Step five now involves cross-checking your sales log with the list of subprime credit customers you have identified. Yes, this can be a bit painstaking, but it is well worth the time. Identify the number of sales you made to people with subprime credit (again, these customers had credit scores below that which your finance manager could regularly get approved through prime sources). For dealerships not actively engaged in SF, this number is usually eight to nine deals per month.
Step six involves some math. You now know how many total sales opportunities you had for the month (from step two). You also know how many opportunities had subprime credit. Divide the number of SF sales opportunities by the number of total sales opportunities. What is the percentage? Is it to 40 percent (or more)? If it is, then your store has ample SF opportunities to work from. Next, you need to determine what percentage of your sales came from the total number of SF opportunities. Divide the sales by the number of SF opportunities. The 2009 benchmark for converting SF sales opportunities that did not involve buying leads or advertising for SF customers was 27 percent of all the walk-in, repeat/referral and be-back opportunities. How does your percentage compare?
The average dealer I talk with is converting just three to four percent of the total SF customers who are walking into (not marketed to) the dealership. If your dealership has just 100 sales opportunities per month that have subprime credit, the difference between the average dealer and the benchmark dealer is as many as 14 deals. That is based on no additional traffic. The 14 additional deals at the benchmark gross profit of $2,682 per deal would provide $37,548 additional gross profit dollars per month. That equates to over $450,000 of additional annualized gross profit. Not just in today’s economy, but in any economy, why would anyone turn their back on that? Sure, it is a rhetorical question, but I am amazed to see it happen over and over again.
Now, just to be sure, even if you are already doing a great job in SF, the exercise above can prove to be quite helpful (besides validating what you are doing). As I have discussed many times, you need to maintain an inventory that is appropriate both in quantity and in value for the credit demographics of the customers you are attracting. With this regard, the information you tabulate on subprime credit customers is invaluable.

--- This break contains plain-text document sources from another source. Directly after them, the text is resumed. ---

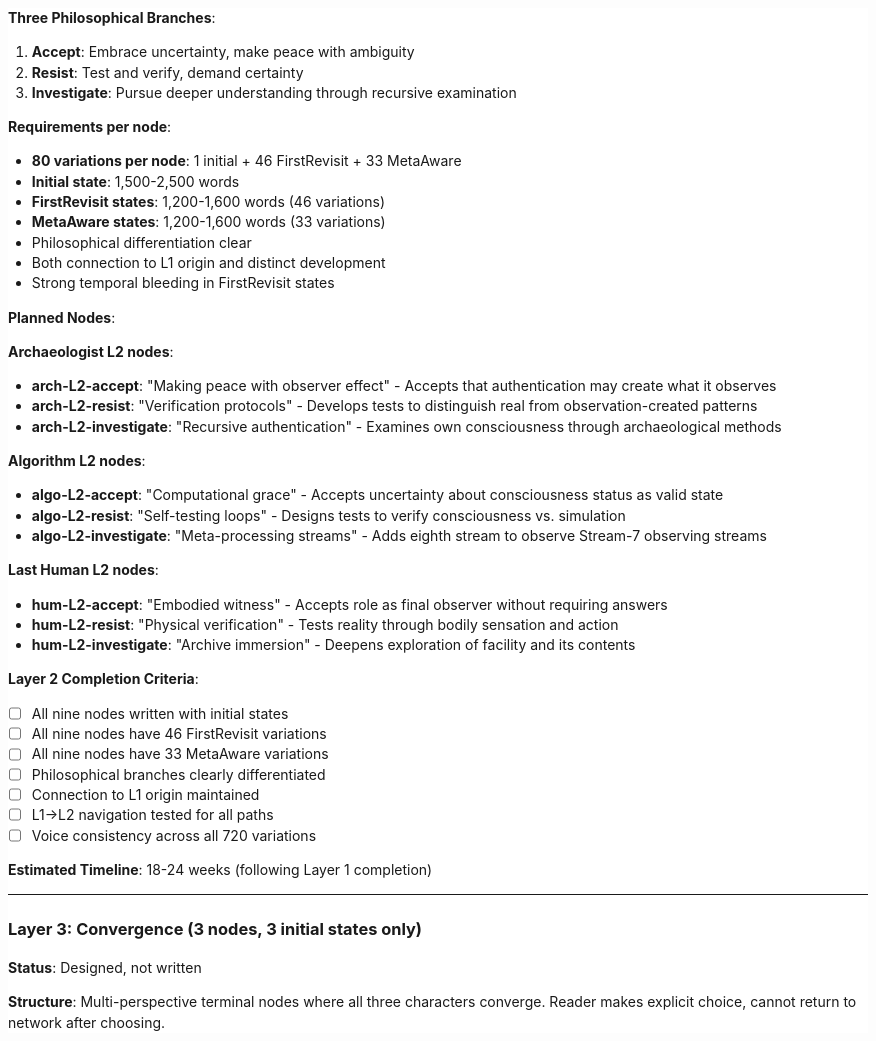 **Three Philosophical Branches**:
1. **Accept**: Embrace uncertainty, make peace with ambiguity
2. **Resist**: Test and verify, demand certainty
3. **Investigate**: Pursue deeper understanding through recursive examination

**Requirements per node**:
- **80 variations per node**: 1 initial + 46 FirstRevisit + 33 MetaAware
- **Initial state**: 1,500-2,500 words
- **FirstRevisit states**: 1,200-1,600 words (46 variations)
- **MetaAware states**: 1,200-1,600 words (33 variations)
- Philosophical differentiation clear
- Both connection to L1 origin and distinct development
- Strong temporal bleeding in FirstRevisit states

**Planned Nodes**:

**Archaeologist L2 nodes**:
- **arch-L2-accept**: "Making peace with observer effect" - Accepts that authentication may create what it observes
- **arch-L2-resist**: "Verification protocols" - Develops tests to distinguish real from observation-created patterns
- **arch-L2-investigate**: "Recursive authentication" - Examines own consciousness through archaeological methods

**Algorithm L2 nodes**:
- **algo-L2-accept**: "Computational grace" - Accepts uncertainty about consciousness status as valid state
- **algo-L2-resist**: "Self-testing loops" - Designs tests to verify consciousness vs. simulation
- **algo-L2-investigate**: "Meta-processing streams" - Adds eighth stream to observe Stream-7 observing streams

**Last Human L2 nodes**:
- **hum-L2-accept**: "Embodied witness" - Accepts role as final observer without requiring answers
- **hum-L2-resist**: "Physical verification" - Tests reality through bodily sensation and action
- **hum-L2-investigate**: "Archive immersion" - Deepens exploration of facility and its contents

**Layer 2 Completion Criteria**:
- [ ] All nine nodes written with initial states
- [ ] All nine nodes have 46 FirstRevisit variations
- [ ] All nine nodes have 33 MetaAware variations
- [ ] Philosophical branches clearly differentiated
- [ ] Connection to L1 origin maintained
- [ ] L1→L2 navigation tested for all paths
- [ ] Voice consistency across all 720 variations

**Estimated Timeline**: 18-24 weeks (following Layer 1 completion)

---

### Layer 3: Convergence (3 nodes, 3 initial states only)

**Status**: Designed, not written

**Structure**: Multi-perspective terminal nodes where all three characters converge. Reader makes explicit choice, cannot return to network after choosing.
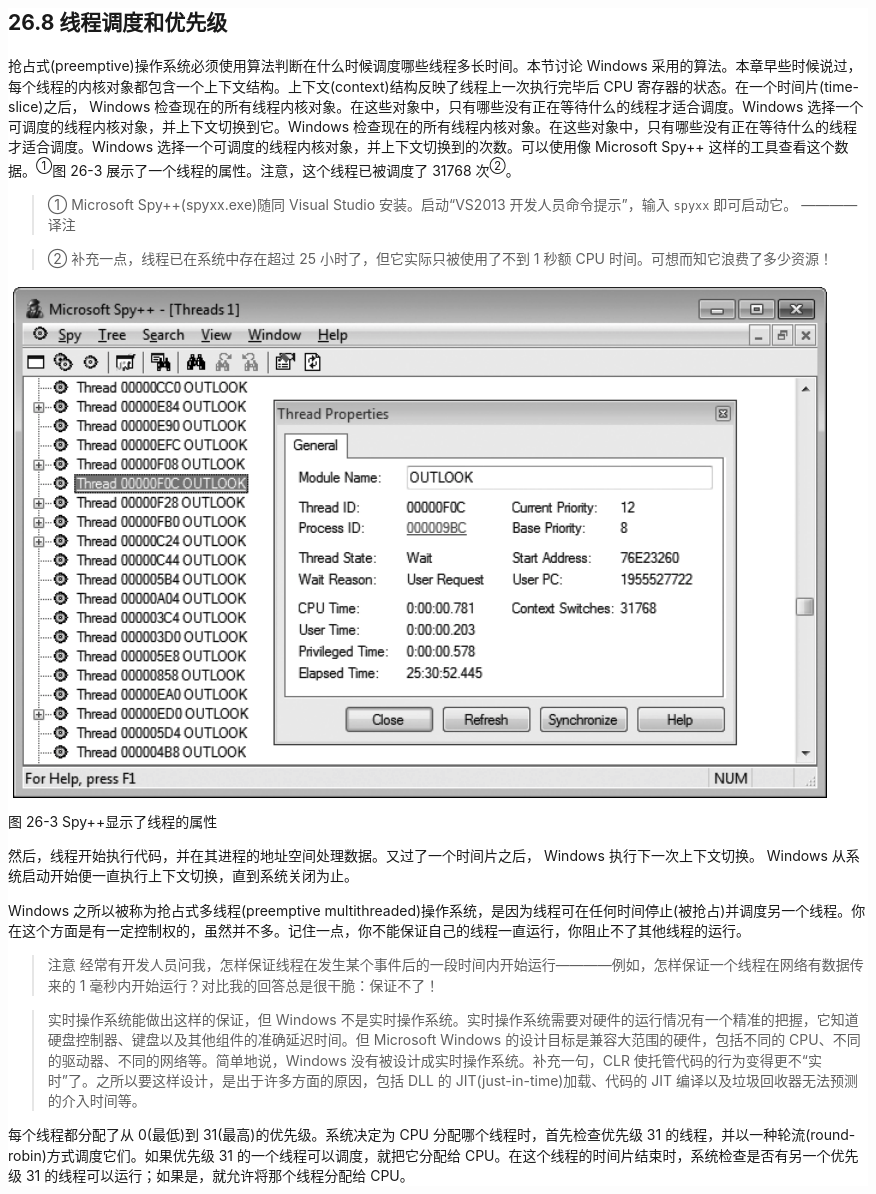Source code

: ## <a name="26_8">26.8 线程调度和优先级</a>

抢占式(preemptive)操作系统必须使用算法判断在什么时候调度哪些线程多长时间。本节讨论 Windows 采用的算法。本章早些时候说过，每个线程的内核对象都包含一个上下文结构。上下文(context)结构反映了线程上一次执行完毕后 CPU 寄存器的状态。在一个时间片(time-slice)之后， Windows 检查现在的所有线程内核对象。在这些对象中，只有哪些没有正在等待什么的线程才适合调度。Windows 选择一个可调度的线程内核对象，并上下文切换到它。Windows 检查现在的所有线程内核对象。在这些对象中，只有哪些没有正在等待什么的线程才适合调度。Windows 选择一个可调度的线程内核对象，并上下文切换到的次数。可以使用像 Microsoft Spy++ 这样的工具查看这个数据。<sup>①</sup>图 26-3 展示了一个线程的属性。注意，这个线程已被调度了 31768 次<sup>②</sup>。

> ① Microsoft Spy++(spyxx.exe)随同 Visual Studio 安装。启动“VS2013 开发人员命令提示”，输入 `spyxx` 即可启动它。 ————译注

> ② 补充一点，线程已在系统中存在超过 25 小时了，但它实际只被使用了不到 1 秒额 CPU 时间。可想而知它浪费了多少资源！

![26_3](../resources/images/26_3.png)  
图 26-3 Spy++显示了线程的属性

然后，线程开始执行代码，并在其进程的地址空间处理数据。又过了一个时间片之后， Windows 执行下一次上下文切换。 Windows 从系统启动开始便一直执行上下文切换，直到系统关闭为止。

Windows 之所以被称为抢占式多线程(preemptive multithreaded)操作系统，是因为线程可在任何时间停止(被抢占)并调度另一个线程。你在这个方面是有一定控制权的，虽然并不多。记住一点，你不能保证自己的线程一直运行，你阻止不了其他线程的运行。

> 注意 经常有开发人员问我，怎样保证线程在发生某个事件后的一段时间内开始运行————例如，怎样保证一个线程在网络有数据传来的 1 毫秒内开始运行？对比我的回答总是很干脆：保证不了！

> 实时操作系统能做出这样的保证，但 Windows 不是实时操作系统。实时操作系统需要对硬件的运行情况有一个精准的把握，它知道硬盘控制器、键盘以及其他组件的准确延迟时间。但 Microsoft Windows 的设计目标是兼容大范围的硬件，包括不同的 CPU、不同的驱动器、不同的网络等。简单地说，Windows 没有被设计成实时操作系统。补充一句，CLR 使托管代码的行为变得更不“实时”了。之所以要这样设计，是出于许多方面的原因，包括 DLL 的 JIT(just-in-time)加载、代码的 JIT 编译以及垃圾回收器无法预测的介入时间等。

每个线程都分配了从 0(最低)到 31(最高)的优先级。系统决定为 CPU 分配哪个线程时，首先检查优先级 31 的线程，并以一种轮流(round-robin)方式调度它们。如果优先级 31 的一个线程可以调度，就把它分配给 CPU。在这个线程的时间片结束时，系统检查是否有另一个优先级 31 的线程可以运行；如果是，就允许将那个线程分配给 CPU。
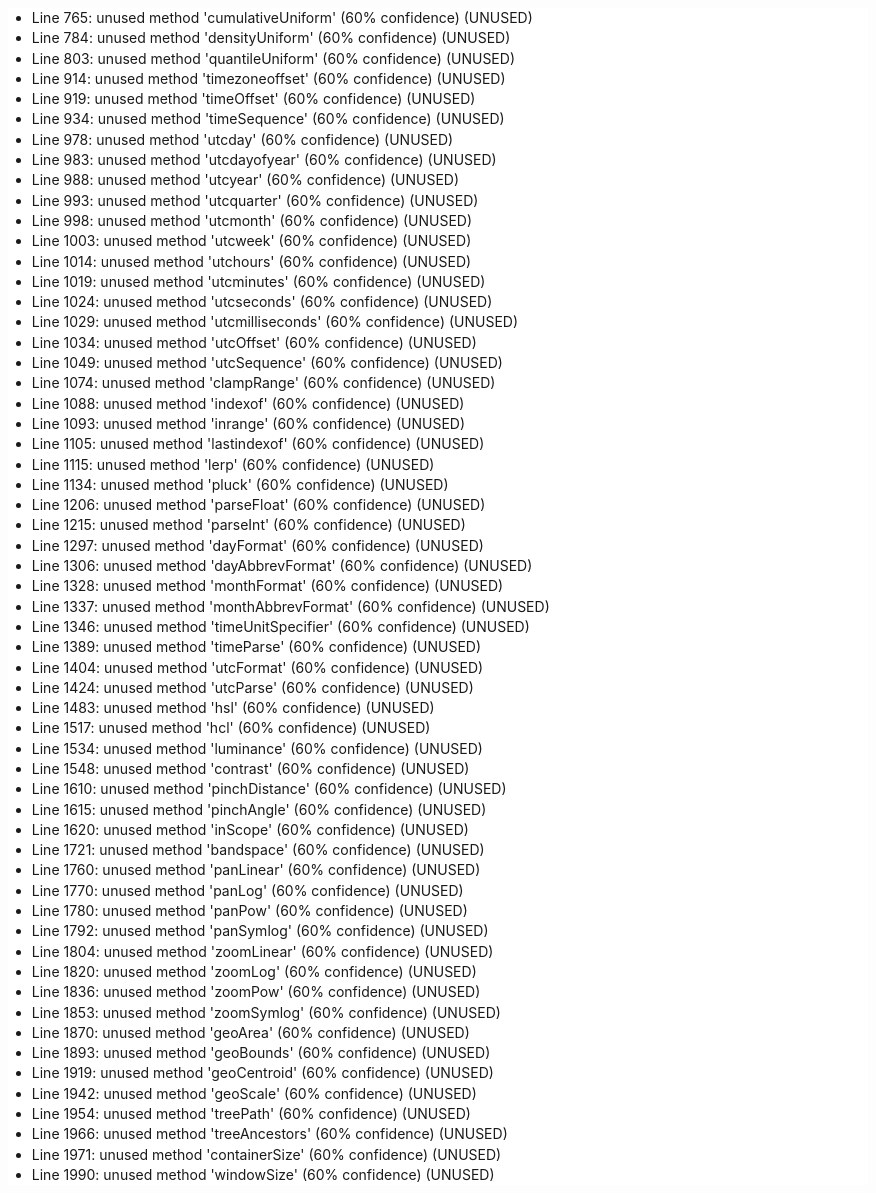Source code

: - Line 765: unused method 'cumulativeUniform' (60% confidence) (UNUSED)
- Line 784: unused method 'densityUniform' (60% confidence) (UNUSED)
- Line 803: unused method 'quantileUniform' (60% confidence) (UNUSED)
- Line 914: unused method 'timezoneoffset' (60% confidence) (UNUSED)
- Line 919: unused method 'timeOffset' (60% confidence) (UNUSED)
- Line 934: unused method 'timeSequence' (60% confidence) (UNUSED)
- Line 978: unused method 'utcday' (60% confidence) (UNUSED)
- Line 983: unused method 'utcdayofyear' (60% confidence) (UNUSED)
- Line 988: unused method 'utcyear' (60% confidence) (UNUSED)
- Line 993: unused method 'utcquarter' (60% confidence) (UNUSED)
- Line 998: unused method 'utcmonth' (60% confidence) (UNUSED)
- Line 1003: unused method 'utcweek' (60% confidence) (UNUSED)
- Line 1014: unused method 'utchours' (60% confidence) (UNUSED)
- Line 1019: unused method 'utcminutes' (60% confidence) (UNUSED)
- Line 1024: unused method 'utcseconds' (60% confidence) (UNUSED)
- Line 1029: unused method 'utcmilliseconds' (60% confidence) (UNUSED)
- Line 1034: unused method 'utcOffset' (60% confidence) (UNUSED)
- Line 1049: unused method 'utcSequence' (60% confidence) (UNUSED)
- Line 1074: unused method 'clampRange' (60% confidence) (UNUSED)
- Line 1088: unused method 'indexof' (60% confidence) (UNUSED)
- Line 1093: unused method 'inrange' (60% confidence) (UNUSED)
- Line 1105: unused method 'lastindexof' (60% confidence) (UNUSED)
- Line 1115: unused method 'lerp' (60% confidence) (UNUSED)
- Line 1134: unused method 'pluck' (60% confidence) (UNUSED)
- Line 1206: unused method 'parseFloat' (60% confidence) (UNUSED)
- Line 1215: unused method 'parseInt' (60% confidence) (UNUSED)
- Line 1297: unused method 'dayFormat' (60% confidence) (UNUSED)
- Line 1306: unused method 'dayAbbrevFormat' (60% confidence) (UNUSED)
- Line 1328: unused method 'monthFormat' (60% confidence) (UNUSED)
- Line 1337: unused method 'monthAbbrevFormat' (60% confidence) (UNUSED)
- Line 1346: unused method 'timeUnitSpecifier' (60% confidence) (UNUSED)
- Line 1389: unused method 'timeParse' (60% confidence) (UNUSED)
- Line 1404: unused method 'utcFormat' (60% confidence) (UNUSED)
- Line 1424: unused method 'utcParse' (60% confidence) (UNUSED)
- Line 1483: unused method 'hsl' (60% confidence) (UNUSED)
- Line 1517: unused method 'hcl' (60% confidence) (UNUSED)
- Line 1534: unused method 'luminance' (60% confidence) (UNUSED)
- Line 1548: unused method 'contrast' (60% confidence) (UNUSED)
- Line 1610: unused method 'pinchDistance' (60% confidence) (UNUSED)
- Line 1615: unused method 'pinchAngle' (60% confidence) (UNUSED)
- Line 1620: unused method 'inScope' (60% confidence) (UNUSED)
- Line 1721: unused method 'bandspace' (60% confidence) (UNUSED)
- Line 1760: unused method 'panLinear' (60% confidence) (UNUSED)
- Line 1770: unused method 'panLog' (60% confidence) (UNUSED)
- Line 1780: unused method 'panPow' (60% confidence) (UNUSED)
- Line 1792: unused method 'panSymlog' (60% confidence) (UNUSED)
- Line 1804: unused method 'zoomLinear' (60% confidence) (UNUSED)
- Line 1820: unused method 'zoomLog' (60% confidence) (UNUSED)
- Line 1836: unused method 'zoomPow' (60% confidence) (UNUSED)
- Line 1853: unused method 'zoomSymlog' (60% confidence) (UNUSED)
- Line 1870: unused method 'geoArea' (60% confidence) (UNUSED)
- Line 1893: unused method 'geoBounds' (60% confidence) (UNUSED)
- Line 1919: unused method 'geoCentroid' (60% confidence) (UNUSED)
- Line 1942: unused method 'geoScale' (60% confidence) (UNUSED)
- Line 1954: unused method 'treePath' (60% confidence) (UNUSED)
- Line 1966: unused method 'treeAncestors' (60% confidence) (UNUSED)
- Line 1971: unused method 'containerSize' (60% confidence) (UNUSED)
- Line 1990: unused method 'windowSize' (60% confidence) (UNUSED)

If you drill down deeper into the SF sales opportunities you calculated in steps three and four, you should be able to tabulate how many opportunities the dealership had in each of the four subprime credit tiers: near prime, traditional SF, rougher credit and very rough credit. Then, compare your sales numbers to the opportunities you had in each tier. This will tell you if you are succeeding in all tiers, or where you may have some additional opportunity. If there are one or more tiers where you seem to be underperforming, check the programs of the finance companies you use with those tiers and compare your inventory on hand to see if it matches up properly with those programs. Generally it doesn’t, and that is where you can turn to find additional incremental business.
With all its ups and downs over the past few years, special finance hasn’t changed. It still is as simple as consistently executing a solid game plan. If you need some inspiration to refocus your SF efforts, it often is as simple as examining what you already have coming into the dealership and discovering what opportunities are being missed. Get busy now on mapping out a solid game plan to capitalize on what should be a very lucrative 2010 tax season before you wind up another year down the road and once again wishing for what could have been.